STATED PROBLEM
Copy out every line of the entries below word for word, leaving out the pictures.

─── INPUT ROWS ───

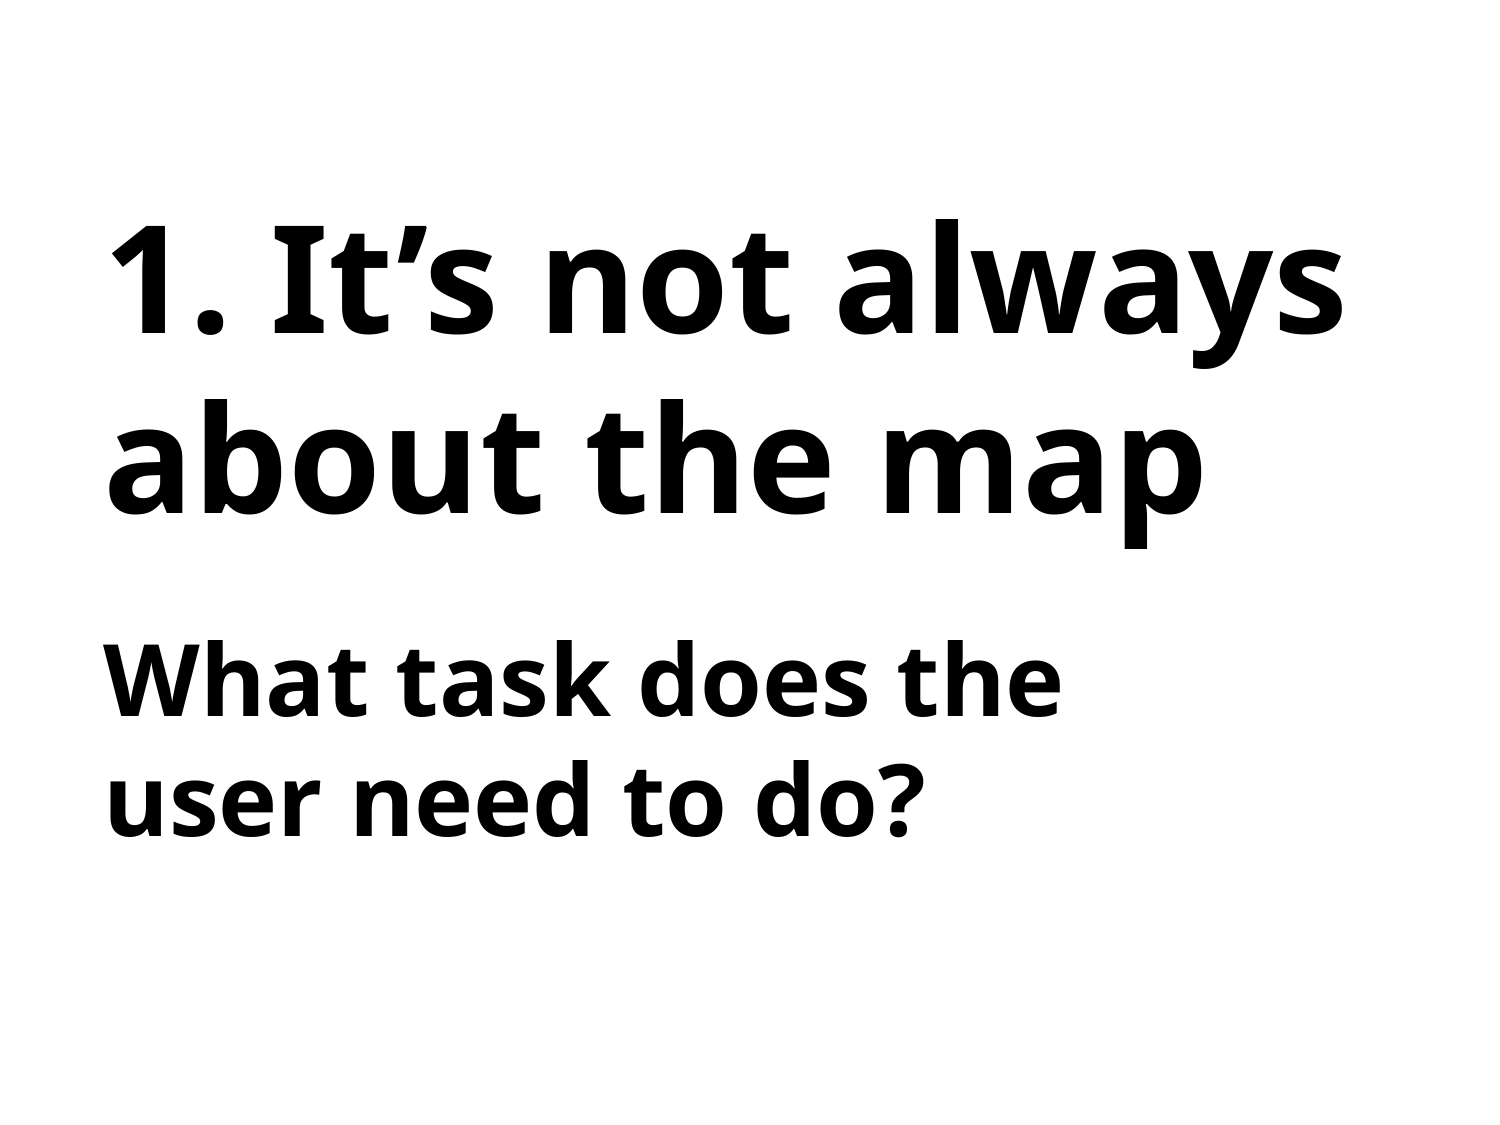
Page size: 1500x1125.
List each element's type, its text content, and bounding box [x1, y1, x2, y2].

text_box What task does the user need to do? [88, 601, 1500, 872]
text_box 1. It’s not always about the map [88, 168, 1500, 559]
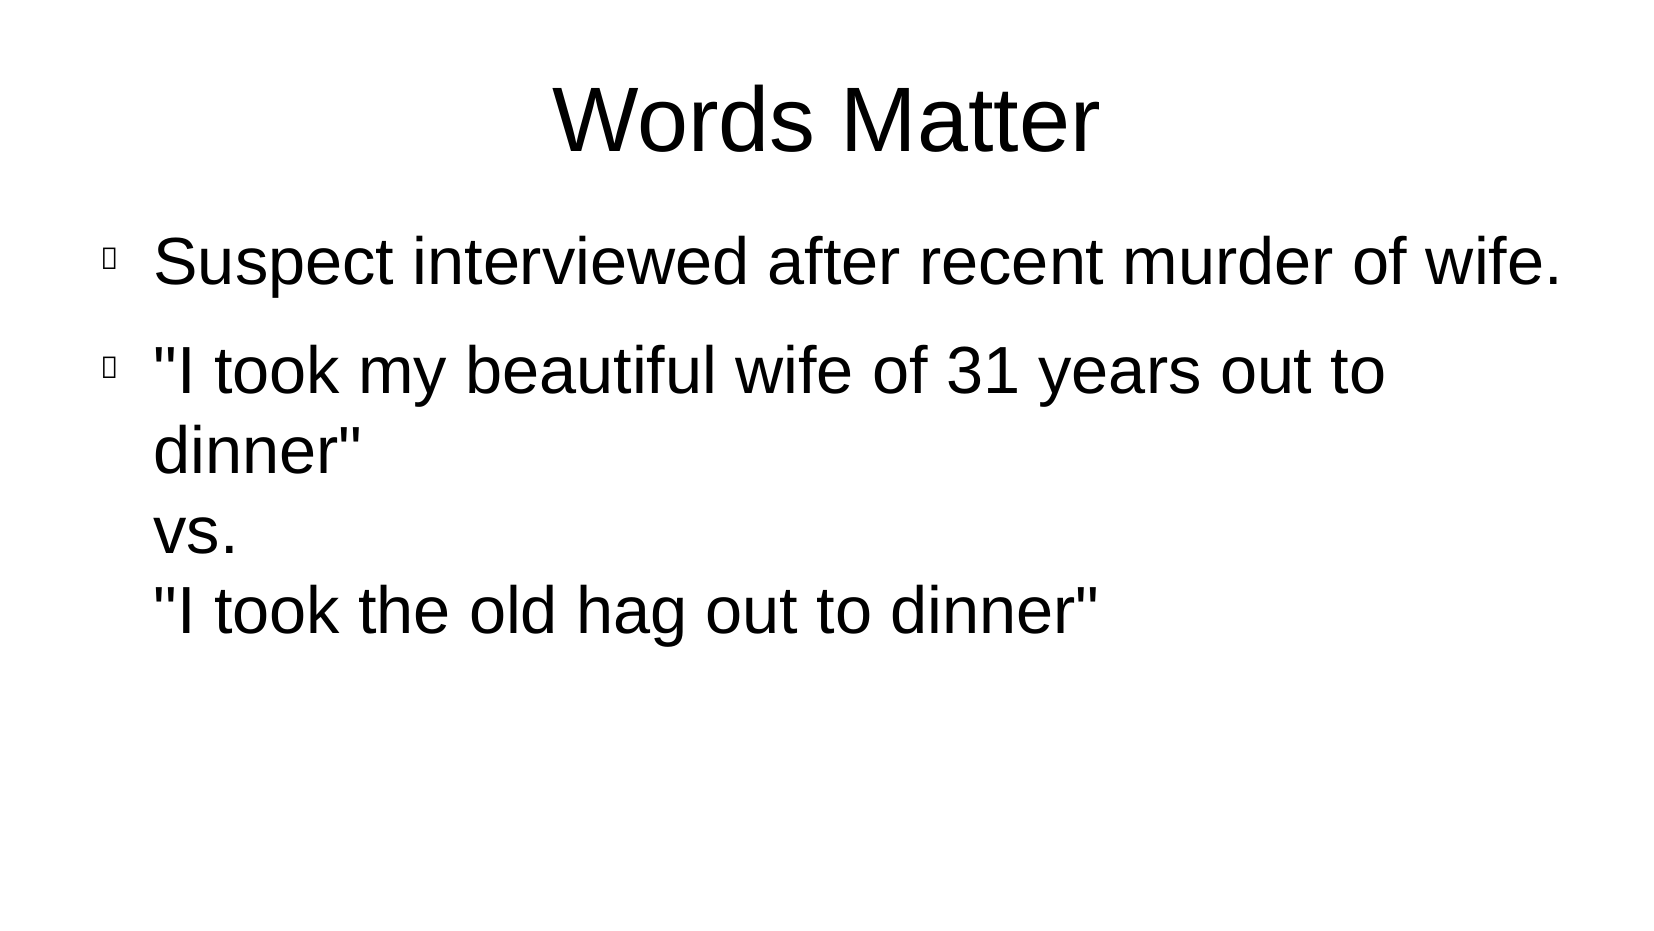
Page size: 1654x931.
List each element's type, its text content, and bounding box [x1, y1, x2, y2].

title Words Matter [82, 37, 1571, 193]
list Suspect interviewed after recent murder of wife. "I took my beautiful wife of 31 years out to dinner" vs. "I took the old hag out to dinner" [82, 217, 1571, 757]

───

TASK SOLUTION
Page size: 1500x1125.
List each element's type, its text content, and bounding box [x1, y1, x2, y2].

text_box What task does the user need to do? [88, 601, 1500, 872]
text_box 1. It’s not always about the map [88, 168, 1500, 559]
Page size: 1654x931.
List each element's type, its text content, and bounding box [x1, y1, x2, y2].

title Words Matter [82, 37, 1571, 193]
list Suspect interviewed after recent murder of wife. "I took my beautiful wife of 31 years out to dinner" vs. "I took the old hag out to dinner" [82, 217, 1571, 757]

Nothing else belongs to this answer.